Economic Policies and Responses

Policy responses split between monetarist prescriptions favored by scholars like Milton Friedman and Karl Brunner and interventionist stances rooted in Keynesian economics championed by figures linked to James Tobin and John Hicks. Central banks adjusted instruments—open market operations at the Federal Reserve System, interest-rate targeting debates involving the European Monetary System precursors, and reserve requirements—while fiscal authorities under leaders such as Richard Nixon, Jimmy Carter, Harold Wilson, and Olive Gibbs (local contexts) wrestled with tax policy, public spending, and incomes policies exemplified by the Prices and Incomes Board and U.S. wage-price guidelines. International coordination featured meetings at the International Monetary Fund and Group of Ten consultations and led to exchange rate realignments after the collapse of Bretton Woods norms.

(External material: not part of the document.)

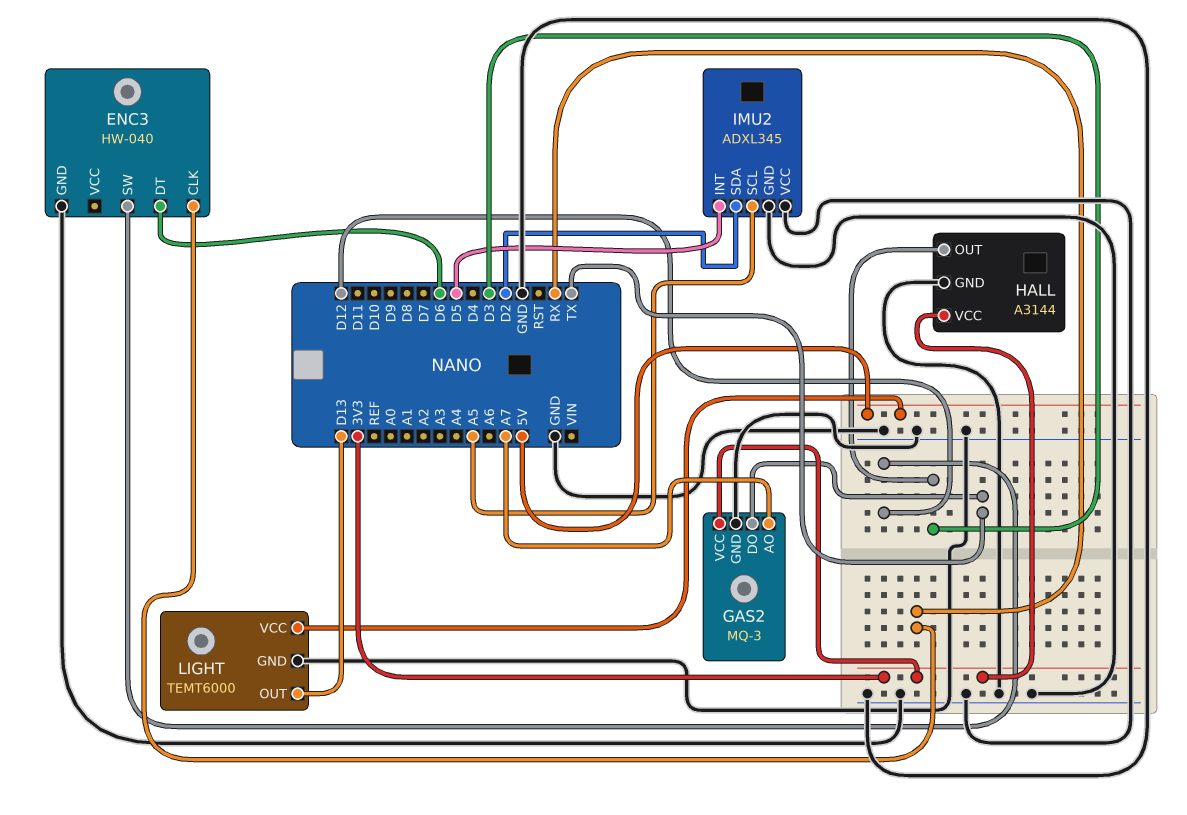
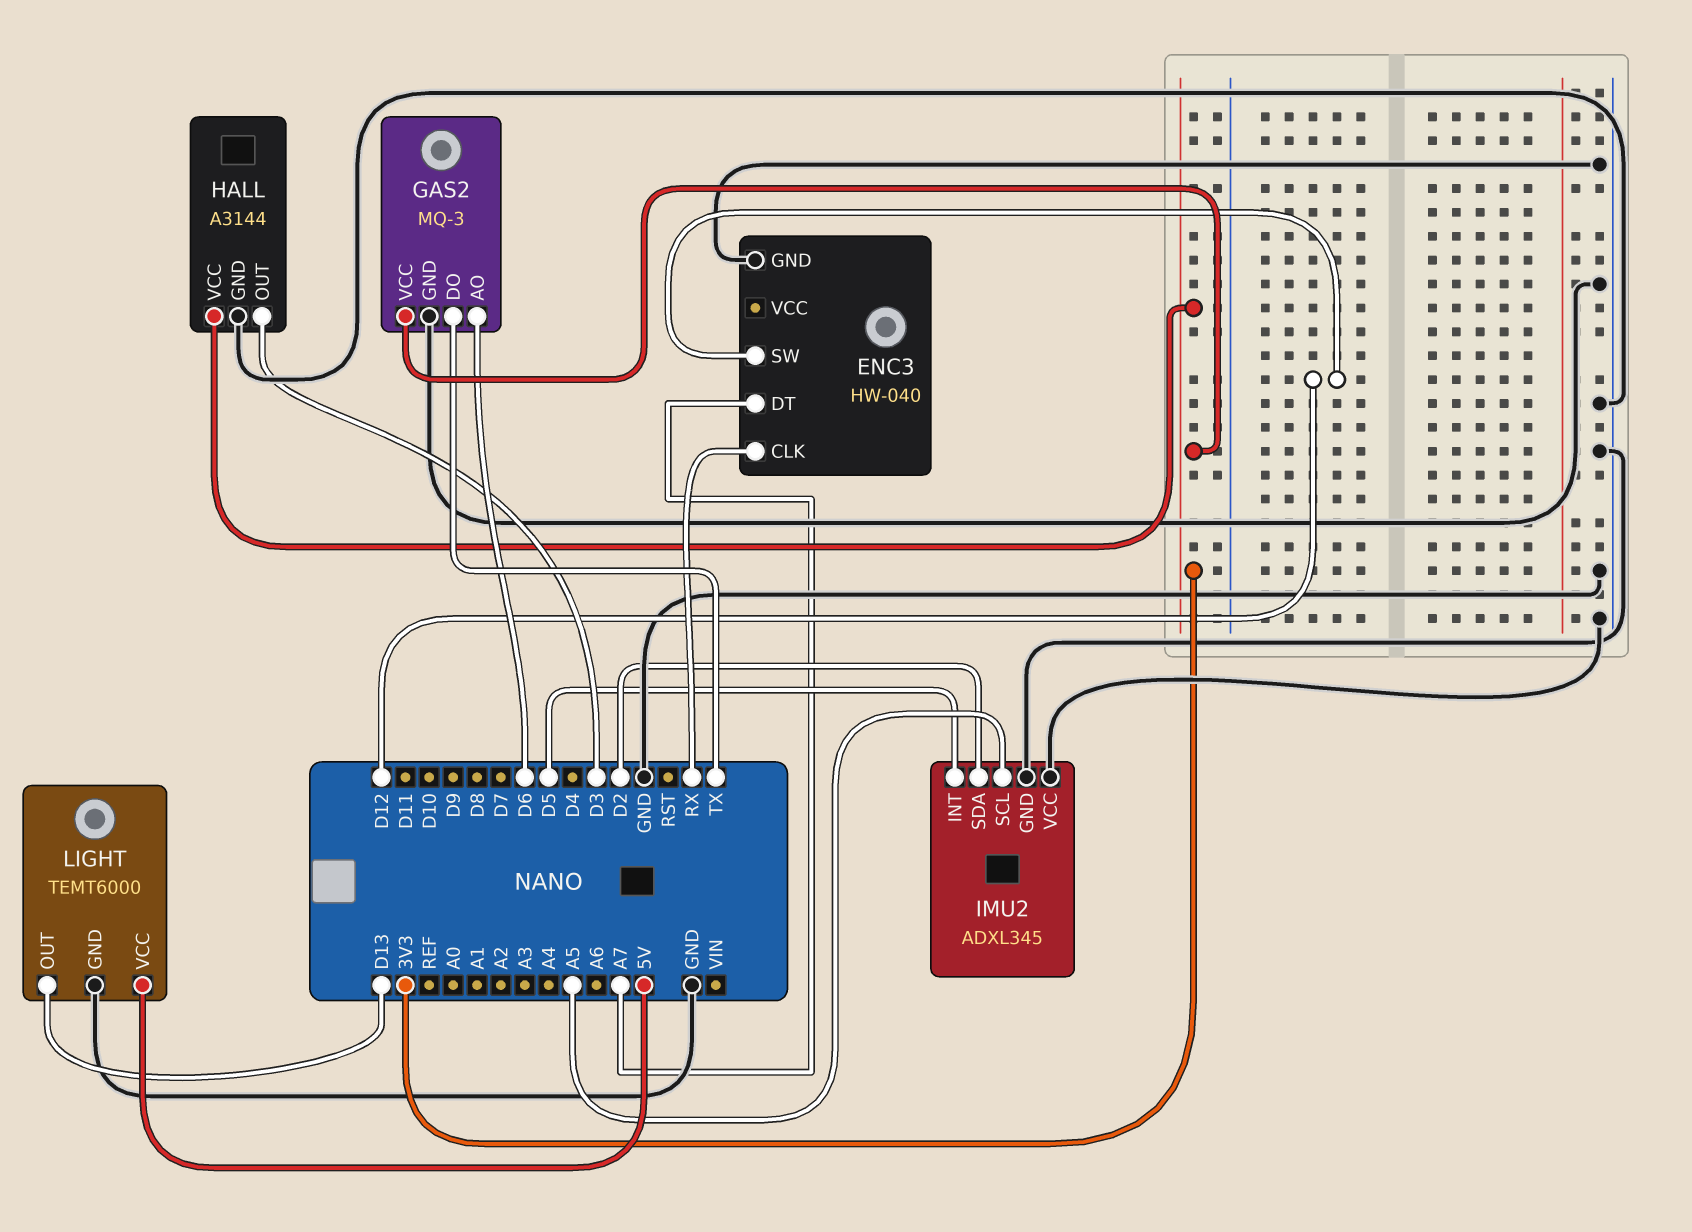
ENC3 pin DT: D6 -> A7
GAS2 pin AO: A7 -> D6

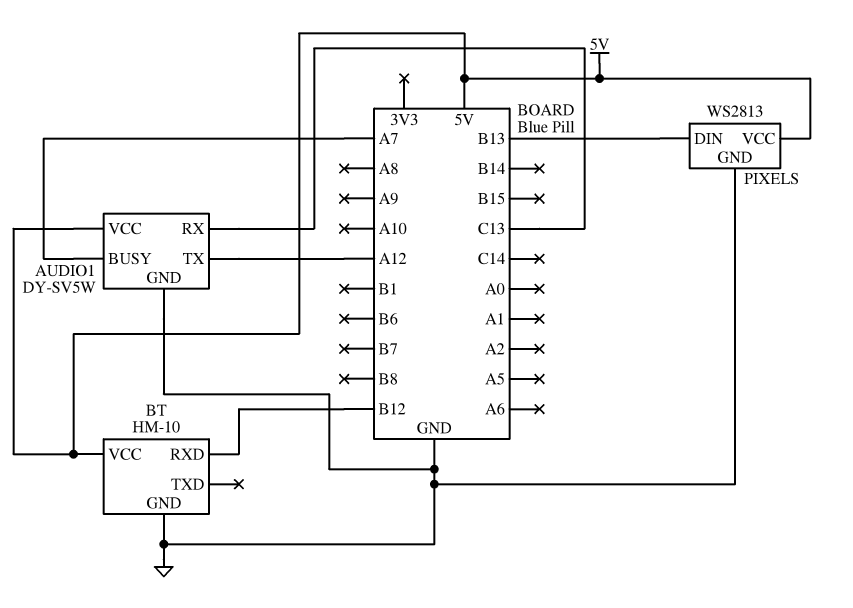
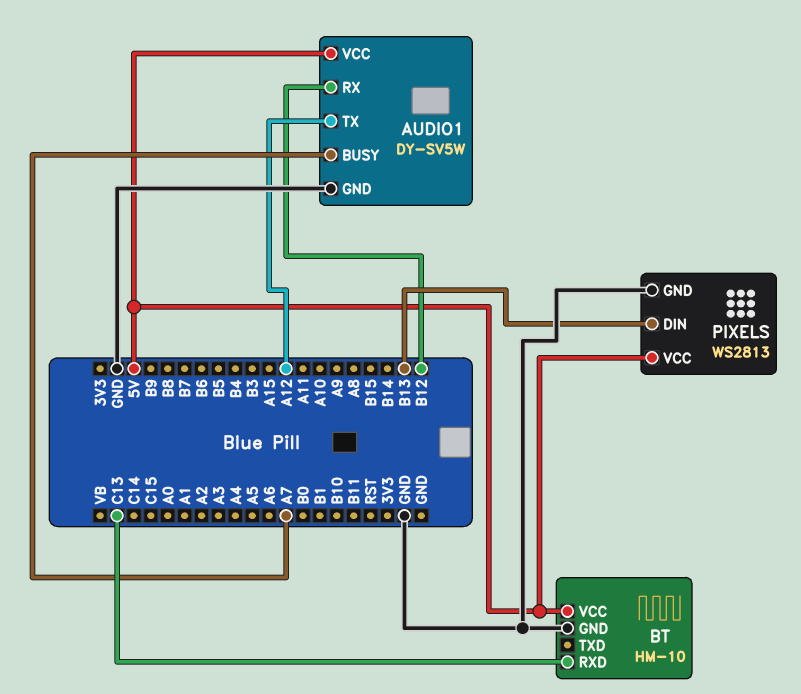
AUDIO1 pin RX: C13 -> B12
BT pin RXD: B12 -> C13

Consequences and Economic Impact

The macroeconomic consequences included prolonged high inflation rates, episodes of double-digit consumer price inflation in countries like United Kingdom and Italy, rising real interest rates during disinflation, and elevated unemployment linked to recessions in 1974–1975 and 1980–1982 that affected regional labor markets in Rust Belt areas and industrial sectors such as automotive and steel centered in cities like Detroit and Manchester. Financial sector outcomes involved increased volatility in bond markets, credit crunches, and the emergence of new monetary policy frameworks culminating in inflation-targeting regimes later adopted by central banks like the Bank of England and the Reserve Bank of New Zealand. Long-run productivity impacts were debated in relation to structural shifts toward services sector economies and globalization pressures associated with firms competing in markets opened by trade liberalization initiatives such as the General Agreement on Tariffs and Trade.

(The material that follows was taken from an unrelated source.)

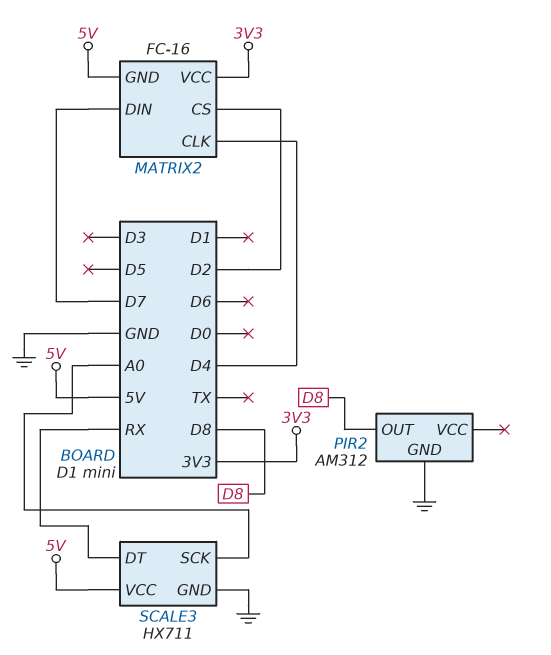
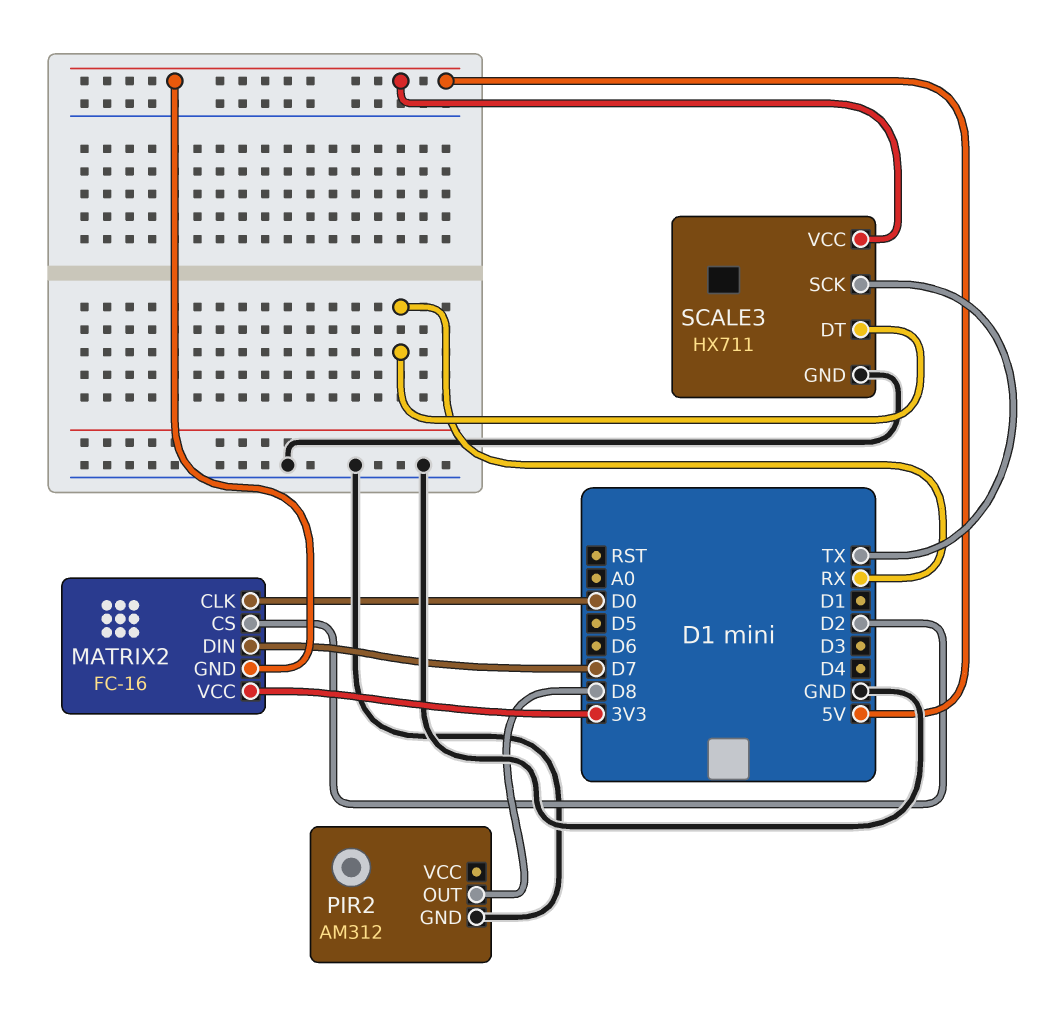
MATRIX2 pin CLK: D4 -> D0
SCALE3 pin SCK: A0 -> TX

Political and Social Effects

Politically, the crisis eroded confidence in incumbent leaders and facilitated the rise of political figures advocating market-based reforms, including Ronald Reagan in the United States and Margaret Thatcher in the United Kingdom, while contributing to policy realignments in continental governments led by Helmut Kohl and Giovanni Spadolini. Social effects included strained labor relations, diminished real wages for working-class constituencies, increased income inequality analyzed by researchers following Simon Kuznets and later Thomas Piketty frameworks, and welfare-state retrenchment debates in parliaments such as the United Kingdom Parliament and the United States Congress. Urban unrest and electoral shifts in municipalities like Belfast, Liverpool, and Los Angeles reflected interplay between economic stagnation and political polarization.

Historiography and Academic Debates

Scholarly debates pivot on causal primacy: monetarists favor interpretations emphasizing money-supply growth advanced by Milton Friedman and empirical work by Anna Schwartz, while Keynesian and structuralist scholars reference supply shocks and wage-setting institutions highlighted by analysts such as Nicholas Kaldor and Robert Solow. Institutionalists examine the role of central bank independence traced through histories of the Federal Reserve System and the Bundesbank, with comparative studies by historians of economic thought referencing schools associated with Chicago School and Cambridge School. Recent literature integrates political economy perspectives from authors like James A. Robinson and Acemoglu-affiliated research on institutions, and quantitative reassessments using datasets from the Organisation for Economic Co-operation and Development and the World Bank continue to refine estimates of output losses, distributional impacts, and the effectiveness of anti-inflationary strategies.